Texas Nation (#550.3) and Americana (#570) on the Nation DDS.
It’s by no means been straightforward to pigeon-hole Parker McCollum, or summarize his music profession or sound in a concise sentence. He’s a Texas artist with mainstream affect. He’s an independent-minded performer with robust business potential. Clearly he aspires to attain massive radio singles and swell his crowds at concert events. However then he frequently cites singer/songwriters like Chris Knight and John Prine as influences. There may be an underlying, principled method to his profession. But it surely’s combined with a practical, business-savvy sense of his music as a franchise.
Parker’s new self-titled album doesn’t make assessments or summations of his profession any simpler. If something, they confound them, although that’s in all probability a part of the purpose. After working with producer Jon Randall on the final two information that put Parker solidly within the High 10 of mainstream nation males, he selected to go together with veteran Frank Liddell on the brand new one, and file it in New York Metropolis in a decent window. This was after scraping the mission midway by below completely different circumstances.
McCollum has mentioned that at instances throughout the recording he questioned if he was committing profession suicide. As a substitute of merely speaking about how he needed to make Chris Knight songs for mainstream audiences, he did so by masking Knight’s “Sufficient Rope” off of Knight’s 2006 album. Parker additionally covers the well-known nation traditional “Good Time Charlie’s Bought The Blues” written by Danny O’Keefe, even when it doesn’t sound particularly like traditional nation right here.
The sound of this self-titled album is absolutely what’s most quizzical firstly. McCollum and Frank Liddell aren’t the primary, and doubtless gained’t be he final to aim to make an Americana file for the mainstream nation market which may misunderstand Americana’s grit for basic inferiority. The musical indicators are slightly too muted, distressed, mono combined, and “soiled” on this album. The solos really feel purposely sloppy and uninspired. It seems like good musicians attempting to carry out subpar as a result of that’s what “Americana” is. It’s “gritty.”
At instances, you hear devices, however they’re so buried within the combine, you possibly can’t really feel them. That is particularly evident within the guitar solo for the track “Killin’ Me,” and the little out-of-tune and out-of-time discordant tones that apparently are speculated to impart some type of natural authenticity firstly of the track “New York Is On Fireplace.” As a substitute, they simply really feel like a distraction. This album lacks presence and readability total from a fundamental sound engineering standpoint.

Parker McCollum’s sound has by no means been particularly nation. However with all of the discuss of desirous to step additional into his roots, you anticipated perhaps slightly extra metal guitar, perhaps a fiddle or two, or a minimum of any instrumentation that was outstanding, or might provide a definite sound. The track “Stable Nation Gold” doesn’t sound something like that, together with the quizzical little strings outtro.
That’s to not say the album doesn’t even have its robust factors, or that McCollum shouldn’t get credit score for trying to do one thing slightly extra offbeat for main label audiences. The opening track “My Blue” appears like Parker McCollum taking these Chris Knight influences, and at last synthesizing them right into a track of his personal. Loads of individuals die within the observe, similar to a Chris Knight saga. “Watch Me Bleed” feels nearly just like the roots model of an Oasis track. It showcases a powerful refrain, which McCollum has a knack for composing.
Parker exhibits his refrain expertise off once more within the album’s massive radio single “What Kinda Man.” If you get to the track on the eleventh slot of the 14-song album, you say, “Okay, right here’s an precise Parker McCollum track,” even when it’s the extra mainstream model of him versus the Texas one, and the manufacturing on the observe nonetheless suffers from that muted and muddy sound that besets the complete self-titled album.
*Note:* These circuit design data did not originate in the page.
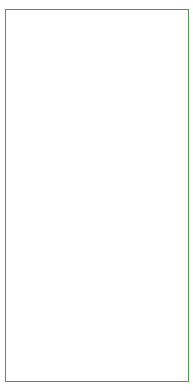
<source format=gbr>
G04 #@! TF.GenerationSoftware,KiCad,Pcbnew,(5.1.4)-1*
G04 #@! TF.CreationDate,2022-03-07T20:56:38-05:00*
G04 #@! TF.ProjectId,MB7074_to_MB7072,4d423730-3734-45f7-946f-5f4d42373037,rev?*
G04 #@! TF.SameCoordinates,Original*
G04 #@! TF.FileFunction,Profile,NP*
%FSLAX46Y46*%
G04 Gerber Fmt 4.6, Leading zero omitted, Abs format (unit mm)*
G04 Created by KiCad (PCBNEW (5.1.4)-1) date 2022-03-07 20:56:38*
%MOMM*%
%LPD*%
G04 APERTURE LIST*
%ADD10C,0.050000*%
G04 APERTURE END LIST*
D10*
X84750000Y-58750000D02*
X69250000Y-58750000D01*
X84750000Y-90250000D02*
X69250000Y-90250000D01*
X84750000Y-58750000D02*
X84750000Y-90250000D01*
X69250000Y-58750000D02*
X69250000Y-90250000D01*
M02*

</source>
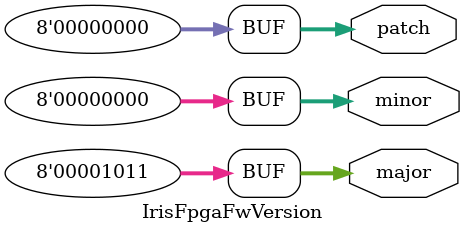
<source format=v>
module IrisFpgaFwVersion
# (
    // Change the version for the Iris Camera FPGA FW information here:
    parameter FW_VER_MAJ = 8'd11,    // Version: ++ when drafting a new Release Candidate (for a new upload opportunity)
    parameter FW_VER_MIN = 8'd0,     // Subversion: ++ when a new major feature has been added / made to work
    parameter FW_VER_PATCH = 8'd0    // Patch: ++ when you make a change and want to reflect that.
)   
(
    output wire [7:0] major,
    output wire [7:0] minor,
    output wire [7:0] patch
);
    assign major = FW_VER_MAJ;
    assign minor = FW_VER_MIN;
    assign patch = FW_VER_PATCH;
endmodule

</source>
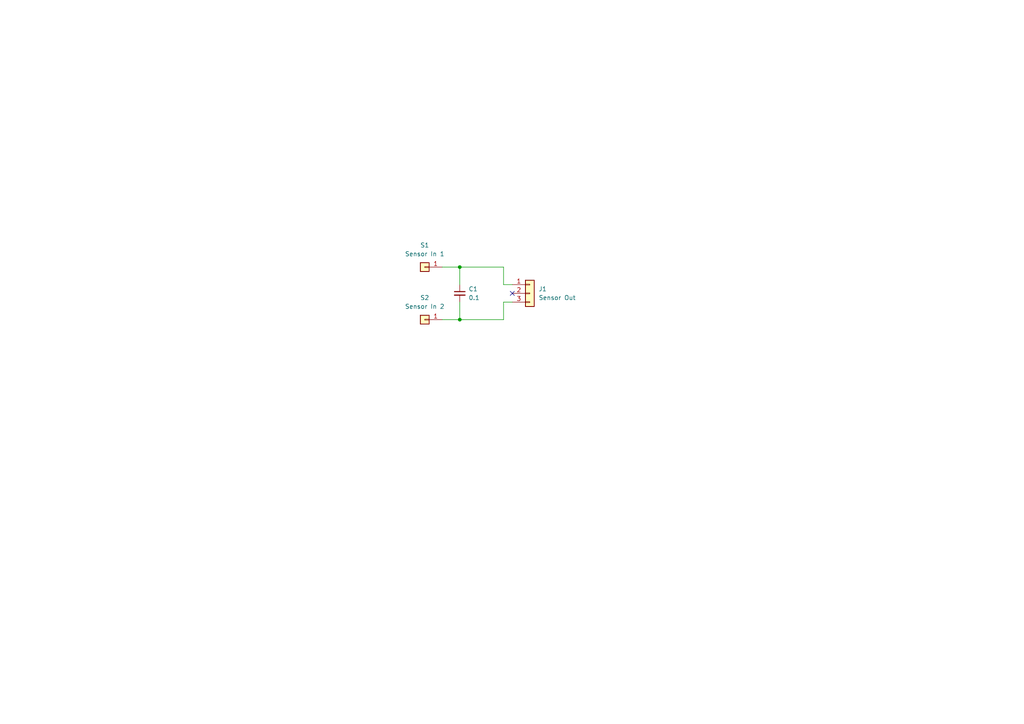
<source format=kicad_sch>
(kicad_sch (version 20211123) (generator eeschema)

  (uuid b950c1d3-dd8a-4803-80a1-463302c84ca1)

  (paper "A4")

  (lib_symbols
    (symbol "Connector_Generic:Conn_01x01" (pin_names (offset 1.016) hide) (in_bom yes) (on_board yes)
      (property "Reference" "J" (id 0) (at 0 2.54 0)
        (effects (font (size 1.27 1.27)))
      )
      (property "Value" "Conn_01x01" (id 1) (at 0 -2.54 0)
        (effects (font (size 1.27 1.27)))
      )
      (property "Footprint" "" (id 2) (at 0 0 0)
        (effects (font (size 1.27 1.27)) hide)
      )
      (property "Datasheet" "~" (id 3) (at 0 0 0)
        (effects (font (size 1.27 1.27)) hide)
      )
      (property "ki_keywords" "connector" (id 4) (at 0 0 0)
        (effects (font (size 1.27 1.27)) hide)
      )
      (property "ki_description" "Generic connector, single row, 01x01, script generated (kicad-library-utils/schlib/autogen/connector/)" (id 5) (at 0 0 0)
        (effects (font (size 1.27 1.27)) hide)
      )
      (property "ki_fp_filters" "Connector*:*_1x??_*" (id 6) (at 0 0 0)
        (effects (font (size 1.27 1.27)) hide)
      )
      (symbol "Conn_01x01_1_1"
        (rectangle (start -1.27 0.127) (end 0 -0.127)
          (stroke (width 0.1524) (type default) (color 0 0 0 0))
          (fill (type none))
        )
        (rectangle (start -1.27 1.27) (end 1.27 -1.27)
          (stroke (width 0.254) (type default) (color 0 0 0 0))
          (fill (type background))
        )
        (pin passive line (at -5.08 0 0) (length 3.81)
          (name "Pin_1" (effects (font (size 1.27 1.27))))
          (number "1" (effects (font (size 1.27 1.27))))
        )
      )
    )
    (symbol "Connector_Generic:Conn_01x03" (pin_names (offset 1.016) hide) (in_bom yes) (on_board yes)
      (property "Reference" "J" (id 0) (at 0 5.08 0)
        (effects (font (size 1.27 1.27)))
      )
      (property "Value" "Conn_01x03" (id 1) (at 0 -5.08 0)
        (effects (font (size 1.27 1.27)))
      )
      (property "Footprint" "" (id 2) (at 0 0 0)
        (effects (font (size 1.27 1.27)) hide)
      )
      (property "Datasheet" "~" (id 3) (at 0 0 0)
        (effects (font (size 1.27 1.27)) hide)
      )
      (property "ki_keywords" "connector" (id 4) (at 0 0 0)
        (effects (font (size 1.27 1.27)) hide)
      )
      (property "ki_description" "Generic connector, single row, 01x03, script generated (kicad-library-utils/schlib/autogen/connector/)" (id 5) (at 0 0 0)
        (effects (font (size 1.27 1.27)) hide)
      )
      (property "ki_fp_filters" "Connector*:*_1x??_*" (id 6) (at 0 0 0)
        (effects (font (size 1.27 1.27)) hide)
      )
      (symbol "Conn_01x03_1_1"
        (rectangle (start -1.27 -2.413) (end 0 -2.667)
          (stroke (width 0.1524) (type default) (color 0 0 0 0))
          (fill (type none))
        )
        (rectangle (start -1.27 0.127) (end 0 -0.127)
          (stroke (width 0.1524) (type default) (color 0 0 0 0))
          (fill (type none))
        )
        (rectangle (start -1.27 2.667) (end 0 2.413)
          (stroke (width 0.1524) (type default) (color 0 0 0 0))
          (fill (type none))
        )
        (rectangle (start -1.27 3.81) (end 1.27 -3.81)
          (stroke (width 0.254) (type default) (color 0 0 0 0))
          (fill (type background))
        )
        (pin passive line (at -5.08 2.54 0) (length 3.81)
          (name "Pin_1" (effects (font (size 1.27 1.27))))
          (number "1" (effects (font (size 1.27 1.27))))
        )
        (pin passive line (at -5.08 0 0) (length 3.81)
          (name "Pin_2" (effects (font (size 1.27 1.27))))
          (number "2" (effects (font (size 1.27 1.27))))
        )
        (pin passive line (at -5.08 -2.54 0) (length 3.81)
          (name "Pin_3" (effects (font (size 1.27 1.27))))
          (number "3" (effects (font (size 1.27 1.27))))
        )
      )
    )
    (symbol "Device:C_Small" (pin_numbers hide) (pin_names (offset 0.254) hide) (in_bom yes) (on_board yes)
      (property "Reference" "C" (id 0) (at 0.254 1.778 0)
        (effects (font (size 1.27 1.27)) (justify left))
      )
      (property "Value" "C_Small" (id 1) (at 0.254 -2.032 0)
        (effects (font (size 1.27 1.27)) (justify left))
      )
      (property "Footprint" "" (id 2) (at 0 0 0)
        (effects (font (size 1.27 1.27)) hide)
      )
      (property "Datasheet" "~" (id 3) (at 0 0 0)
        (effects (font (size 1.27 1.27)) hide)
      )
      (property "ki_keywords" "capacitor cap" (id 4) (at 0 0 0)
        (effects (font (size 1.27 1.27)) hide)
      )
      (property "ki_description" "Unpolarized capacitor, small symbol" (id 5) (at 0 0 0)
        (effects (font (size 1.27 1.27)) hide)
      )
      (property "ki_fp_filters" "C_*" (id 6) (at 0 0 0)
        (effects (font (size 1.27 1.27)) hide)
      )
      (symbol "C_Small_0_1"
        (polyline
          (pts
            (xy -1.524 -0.508)
            (xy 1.524 -0.508)
          )
          (stroke (width 0.3302) (type default) (color 0 0 0 0))
          (fill (type none))
        )
        (polyline
          (pts
            (xy -1.524 0.508)
            (xy 1.524 0.508)
          )
          (stroke (width 0.3048) (type default) (color 0 0 0 0))
          (fill (type none))
        )
      )
      (symbol "C_Small_1_1"
        (pin passive line (at 0 2.54 270) (length 2.032)
          (name "~" (effects (font (size 1.27 1.27))))
          (number "1" (effects (font (size 1.27 1.27))))
        )
        (pin passive line (at 0 -2.54 90) (length 2.032)
          (name "~" (effects (font (size 1.27 1.27))))
          (number "2" (effects (font (size 1.27 1.27))))
        )
      )
    )
  )

  (junction (at 133.35 92.71) (diameter 0) (color 0 0 0 0)
    (uuid 0632698f-7f37-43d3-bb92-5cb761b6bc3b)
  )
  (junction (at 133.35 77.47) (diameter 0) (color 0 0 0 0)
    (uuid aa16d532-0bea-461b-b0cb-497f95e9a2e1)
  )

  (no_connect (at 148.59 85.09) (uuid aa886e66-0f6f-4d96-9e9c-c3e3366985fa))

  (wire (pts (xy 146.05 82.55) (xy 148.59 82.55))
    (stroke (width 0) (type default) (color 0 0 0 0))
    (uuid 59da6fee-a56a-4496-b620-ebdbe38c27fa)
  )
  (wire (pts (xy 148.59 87.63) (xy 146.05 87.63))
    (stroke (width 0) (type default) (color 0 0 0 0))
    (uuid 631ca1bd-7ada-4527-8efc-ddb212146c33)
  )
  (wire (pts (xy 128.27 92.71) (xy 133.35 92.71))
    (stroke (width 0) (type default) (color 0 0 0 0))
    (uuid 819d77db-f1cc-47af-abe9-046d92559a7e)
  )
  (wire (pts (xy 133.35 87.63) (xy 133.35 92.71))
    (stroke (width 0) (type default) (color 0 0 0 0))
    (uuid 96e60384-dd96-4440-b266-563f62a60ed7)
  )
  (wire (pts (xy 133.35 77.47) (xy 133.35 82.55))
    (stroke (width 0) (type default) (color 0 0 0 0))
    (uuid a3650272-96a4-4613-a240-fb778841cd8a)
  )
  (wire (pts (xy 133.35 92.71) (xy 146.05 92.71))
    (stroke (width 0) (type default) (color 0 0 0 0))
    (uuid a4290c20-d46e-4d35-819f-61230acb8572)
  )
  (wire (pts (xy 146.05 87.63) (xy 146.05 92.71))
    (stroke (width 0) (type default) (color 0 0 0 0))
    (uuid bdb507bf-b5e2-47d1-8439-300e809745d0)
  )
  (wire (pts (xy 146.05 77.47) (xy 133.35 77.47))
    (stroke (width 0) (type default) (color 0 0 0 0))
    (uuid cc3ac505-628b-45c6-b175-44ef22cb2753)
  )
  (wire (pts (xy 128.27 77.47) (xy 133.35 77.47))
    (stroke (width 0) (type default) (color 0 0 0 0))
    (uuid cc722d4c-0ceb-426f-87c7-64fd60f39ce0)
  )
  (wire (pts (xy 146.05 77.47) (xy 146.05 82.55))
    (stroke (width 0) (type default) (color 0 0 0 0))
    (uuid fef24de4-3bb8-4003-87aa-cb9a0924d888)
  )

  (symbol (lib_id "Connector_Generic:Conn_01x01") (at 123.19 92.71 180) (unit 1)
    (in_bom yes) (on_board yes) (fields_autoplaced)
    (uuid 4d3241ce-ae3a-49a3-aa56-400b7f257d5a)
    (property "Reference" "S2" (id 0) (at 123.19 86.36 0))
    (property "Value" "Sensor In 2" (id 1) (at 123.19 88.9 0))
    (property "Footprint" "neptun_sw005:Sensor Point" (id 2) (at 123.19 92.71 0)
      (effects (font (size 1.27 1.27)) hide)
    )
    (property "Datasheet" "~" (id 3) (at 123.19 92.71 0)
      (effects (font (size 1.27 1.27)) hide)
    )
    (pin "1" (uuid f25c0917-b3f4-44b6-a359-62c13838e9e5))
  )

  (symbol (lib_id "Device:C_Small") (at 133.35 85.09 0) (unit 1)
    (in_bom yes) (on_board yes) (fields_autoplaced)
    (uuid 6308caea-4236-4e44-aaf8-e8c0a1d4bdf7)
    (property "Reference" "C1" (id 0) (at 135.89 83.8262 0)
      (effects (font (size 1.27 1.27)) (justify left))
    )
    (property "Value" "0.1" (id 1) (at 135.89 86.3662 0)
      (effects (font (size 1.27 1.27)) (justify left))
    )
    (property "Footprint" "Capacitor_SMD:C_0805_2012Metric" (id 2) (at 133.35 85.09 0)
      (effects (font (size 1.27 1.27)) hide)
    )
    (property "Datasheet" "~" (id 3) (at 133.35 85.09 0)
      (effects (font (size 1.27 1.27)) hide)
    )
    (pin "1" (uuid e4bc115c-d09e-4e22-a941-d19cc59b58d5))
    (pin "2" (uuid 17979e90-c85b-4fa4-8f17-fc623945f1af))
  )

  (symbol (lib_id "Connector_Generic:Conn_01x03") (at 153.67 85.09 0) (unit 1)
    (in_bom yes) (on_board yes) (fields_autoplaced)
    (uuid 73baaa71-603d-4f0e-91ef-cec1ff84ba81)
    (property "Reference" "J1" (id 0) (at 156.21 83.8199 0)
      (effects (font (size 1.27 1.27)) (justify left))
    )
    (property "Value" "Sensor Out" (id 1) (at 156.21 86.3599 0)
      (effects (font (size 1.27 1.27)) (justify left))
    )
    (property "Footprint" "Connector_PinHeader_2.54mm:PinHeader_1x03_P2.54mm_Vertical" (id 2) (at 153.67 85.09 0)
      (effects (font (size 1.27 1.27)) hide)
    )
    (property "Datasheet" "~" (id 3) (at 153.67 85.09 0)
      (effects (font (size 1.27 1.27)) hide)
    )
    (pin "1" (uuid 14147dbc-0ed8-4479-80ff-e2273fce1e72))
    (pin "2" (uuid e29e3609-088b-4ae2-86ec-74dcf79a8552))
    (pin "3" (uuid c2f9c5e7-7c66-46ac-8ce5-8c1f367fdc1e))
  )

  (symbol (lib_id "Connector_Generic:Conn_01x01") (at 123.19 77.47 180) (unit 1)
    (in_bom yes) (on_board yes) (fields_autoplaced)
    (uuid e6195ba9-5f9b-44bd-bc77-7fc48dbfe7dc)
    (property "Reference" "S1" (id 0) (at 123.19 71.12 0))
    (property "Value" "Sensor In 1" (id 1) (at 123.19 73.66 0))
    (property "Footprint" "neptun_sw005:Sensor Point" (id 2) (at 123.19 77.47 0)
      (effects (font (size 1.27 1.27)) hide)
    )
    (property "Datasheet" "~" (id 3) (at 123.19 77.47 0)
      (effects (font (size 1.27 1.27)) hide)
    )
    (pin "1" (uuid 2e7d8b97-f968-4029-b920-1e275b6c9721))
  )

  (sheet_instances
    (path "/" (page "1"))
  )

  (symbol_instances
    (path "/6308caea-4236-4e44-aaf8-e8c0a1d4bdf7"
      (reference "C1") (unit 1) (value "0.1") (footprint "Capacitor_SMD:C_0805_2012Metric")
    )
    (path "/73baaa71-603d-4f0e-91ef-cec1ff84ba81"
      (reference "J1") (unit 1) (value "Sensor Out") (footprint "Connector_PinHeader_2.54mm:PinHeader_1x03_P2.54mm_Vertical")
    )
    (path "/e6195ba9-5f9b-44bd-bc77-7fc48dbfe7dc"
      (reference "S1") (unit 1) (value "Sensor In 1") (footprint "neptun_sw005:Sensor Point")
    )
    (path "/4d3241ce-ae3a-49a3-aa56-400b7f257d5a"
      (reference "S2") (unit 1) (value "Sensor In 2") (footprint "neptun_sw005:Sensor Point")
    )
  )
)

</source>
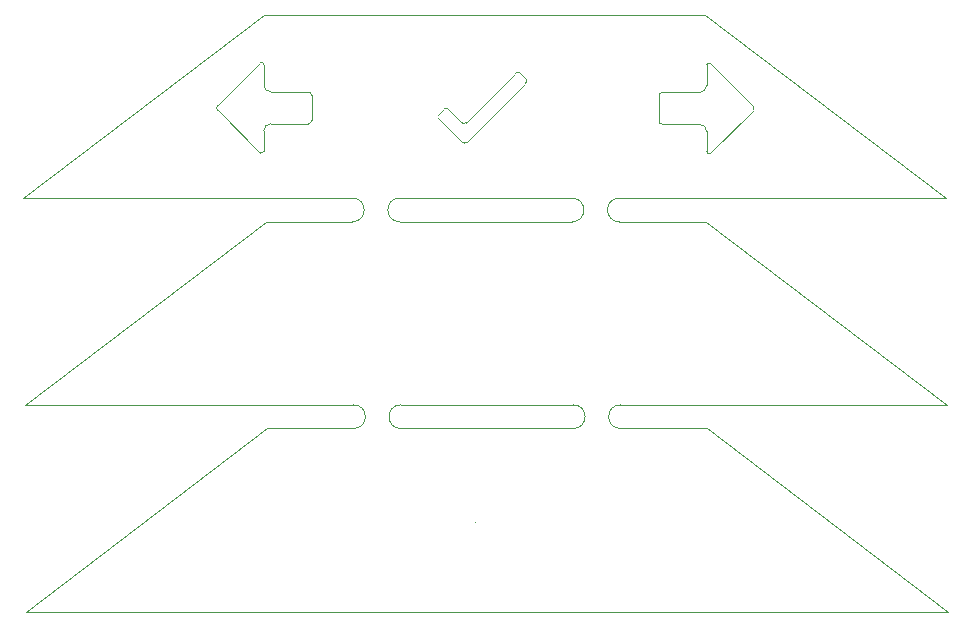
<source format=gbr>
%TF.GenerationSoftware,KiCad,Pcbnew,(6.0.5)*%
%TF.CreationDate,2022-06-20T13:03:10+02:00*%
%TF.ProjectId,Touchpad,546f7563-6870-4616-942e-6b696361645f,rev?*%
%TF.SameCoordinates,Original*%
%TF.FileFunction,Profile,NP*%
%FSLAX46Y46*%
G04 Gerber Fmt 4.6, Leading zero omitted, Abs format (unit mm)*
G04 Created by KiCad (PCBNEW (6.0.5)) date 2022-06-20 13:03:10*
%MOMM*%
%LPD*%
G01*
G04 APERTURE LIST*
%TA.AperFunction,Profile*%
%ADD10C,0.050000*%
%TD*%
%TA.AperFunction,Profile*%
%ADD11C,0.010050*%
%TD*%
G04 APERTURE END LIST*
D10*
X202100010Y-69450013D02*
G75*
G03*
X202150000Y-69050001I-178310J225413D01*
G01*
X201650010Y-68549987D02*
G75*
G03*
X201250001Y-68600000I-174110J-232113D01*
G01*
X201650000Y-68550000D02*
X202150000Y-69050000D01*
X195550000Y-71600000D02*
G75*
G03*
X195200001Y-71600000I-174999J-202224D01*
G01*
X194700000Y-72100000D02*
G75*
G03*
X194700000Y-72400000I232600J-150000D01*
G01*
X196700000Y-74400000D02*
G75*
G03*
X197150000Y-74400000I225000J193856D01*
G01*
X196700001Y-72750000D02*
G75*
G03*
X197099999Y-72750000I199999J211308D01*
G01*
X194700000Y-72400000D02*
X196700000Y-74400000D01*
X195550000Y-71600000D02*
X196700000Y-72750000D01*
X194700000Y-72100000D02*
X195200000Y-71600000D01*
X197100000Y-72750000D02*
X201250000Y-68600000D01*
X197150000Y-74400000D02*
X202100000Y-69450000D01*
X216850000Y-72900000D02*
X213700000Y-72900000D01*
X217450000Y-69600000D02*
X217450000Y-67850000D01*
X217450000Y-75200000D02*
X217450000Y-73500000D01*
X213700000Y-70200000D02*
X216850000Y-70200000D01*
X213400000Y-72600000D02*
X213400000Y-70500000D01*
X217750000Y-67750000D02*
X221350000Y-71350000D01*
X217750000Y-75350000D02*
X221350000Y-71750000D01*
X217450000Y-75200000D02*
G75*
G03*
X217750000Y-75350000I187500J0D01*
G01*
X217750000Y-67749999D02*
G75*
G03*
X217450000Y-67850000I-111643J-165071D01*
G01*
X213700000Y-70200000D02*
G75*
G03*
X213400000Y-70500000I0J-300000D01*
G01*
X213400000Y-72600000D02*
G75*
G03*
X213700000Y-72900000I300000J0D01*
G01*
X217450000Y-73500000D02*
G75*
G03*
X216850000Y-72900000I-600000J0D01*
G01*
X221350000Y-71750000D02*
G75*
G03*
X221350000Y-71350000I-150000J200000D01*
G01*
X216850000Y-70200000D02*
G75*
G03*
X217450000Y-69600000I0J600000D01*
G01*
X179650000Y-75300001D02*
G75*
G03*
X179950000Y-75200000I111643J165071D01*
G01*
X179950000Y-67850000D02*
G75*
G03*
X179650000Y-67700000I-187500J0D01*
G01*
X184000000Y-70450000D02*
G75*
G03*
X183700000Y-70150000I-300000J0D01*
G01*
X183700000Y-72850000D02*
G75*
G03*
X184000000Y-72550000I0J300000D01*
G01*
X176050000Y-71300000D02*
G75*
G03*
X176050000Y-71700000I150000J-200000D01*
G01*
X179950000Y-69550000D02*
G75*
G03*
X180550000Y-70150000I600000J0D01*
G01*
X180550000Y-72850000D02*
G75*
G03*
X179950000Y-73450000I0J-600000D01*
G01*
X179950000Y-67850000D02*
X179950000Y-69550000D01*
X179650000Y-67700000D02*
X176050000Y-71300000D01*
X179650000Y-75300000D02*
X176050000Y-71700000D01*
X179950000Y-73450000D02*
X179950000Y-75200000D01*
X183700000Y-72850000D02*
X180550000Y-72850000D01*
X184000000Y-70450000D02*
X184000000Y-72550000D01*
X180550000Y-70150000D02*
X183700000Y-70150000D01*
X180000000Y-63650000D02*
X159600000Y-79150000D01*
X237700000Y-79150000D02*
X217300000Y-63650000D01*
X217300000Y-63650000D02*
X180000000Y-63650000D01*
X210050000Y-79150000D02*
X237700000Y-79150000D01*
X206050000Y-79150000D02*
X191450000Y-79150000D01*
X187450000Y-79150000D02*
X159600000Y-79150000D01*
X217400000Y-81150000D02*
X210050000Y-81150000D01*
X206050000Y-81150000D02*
G75*
G03*
X206050000Y-79150000I0J1000000D01*
G01*
X210050000Y-79150000D02*
G75*
G03*
X210050000Y-81150000I0J-1000000D01*
G01*
X191450000Y-81150000D02*
X206050000Y-81150000D01*
X191450000Y-79150000D02*
G75*
G03*
X191450000Y-81150000I0J-1000000D01*
G01*
X187450000Y-81150000D02*
G75*
G03*
X187450000Y-79150000I0J1000000D01*
G01*
X180100000Y-81150000D02*
X187450000Y-81150000D01*
X159800000Y-114150000D02*
X237900000Y-114150000D01*
D11*
X198905025Y-114350000D02*
G75*
G03*
X198905025Y-114350000I-5025J0D01*
G01*
D10*
X180200000Y-98650000D02*
X159800000Y-114150000D01*
X180200000Y-98650000D02*
X187550000Y-98650000D01*
X217500000Y-98650000D02*
X237900000Y-114150000D01*
D11*
X197905025Y-106600000D02*
G75*
G03*
X197905025Y-106600000I-5025J0D01*
G01*
D10*
X210150000Y-96650000D02*
X237800000Y-96650000D01*
X217400000Y-81150000D02*
X237800000Y-96650000D01*
X206150000Y-98650000D02*
G75*
G03*
X206150000Y-96650000I0J1000000D01*
G01*
X210150000Y-96650000D02*
G75*
G03*
X210150000Y-98650000I0J-1000000D01*
G01*
X180100000Y-81150000D02*
X159700000Y-96650000D01*
X206150000Y-96650000D02*
X191550000Y-96650000D01*
X217500000Y-98650000D02*
X210150000Y-98650000D01*
X191550000Y-96650000D02*
G75*
G03*
X191550000Y-98650000I0J-1000000D01*
G01*
X187550000Y-96650000D02*
X159700000Y-96650000D01*
X191550000Y-98650000D02*
X206150000Y-98650000D01*
X187550000Y-98650000D02*
G75*
G03*
X187550000Y-96650000I0J1000000D01*
G01*
M02*

</source>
If you attempt to play each side of the impartial/mainstream divide, you run the chance of not interesting to both. On this self-titled album, McCollum nonetheless has just a few songs that can do properly within the mainstream market, which is all you really want since it will represent a run of radio singles and hold the machine churning alongside simply positive. However nothing about this file goes to essentially attraction to the followers of Sturgill Simpson and Charles Wesley Godwin who weren’t already McCollum followers within the first place.
However Parker McCollum says he didn’t make this album to attraction to 1 aspect of something or one other, however to be probably the most trustworthy expression of himself. It’s the album he needed to make. We are able to solely take him at his phrase, and the album does sound higher with subsequent listens. Among the sound points turn out to be much less regarding, and a few of the writing exhibits its energy, even when the tracks on the album nonetheless really feel a bit hit and miss, similar to the profession of Parker McCollum to many.
This self-titled album in all probability is the correct illustration of Park McCollum. It rests in the course of the Nashville/Texas, mainstream/impartial divide. You simply want the sound represented these songs slightly higher.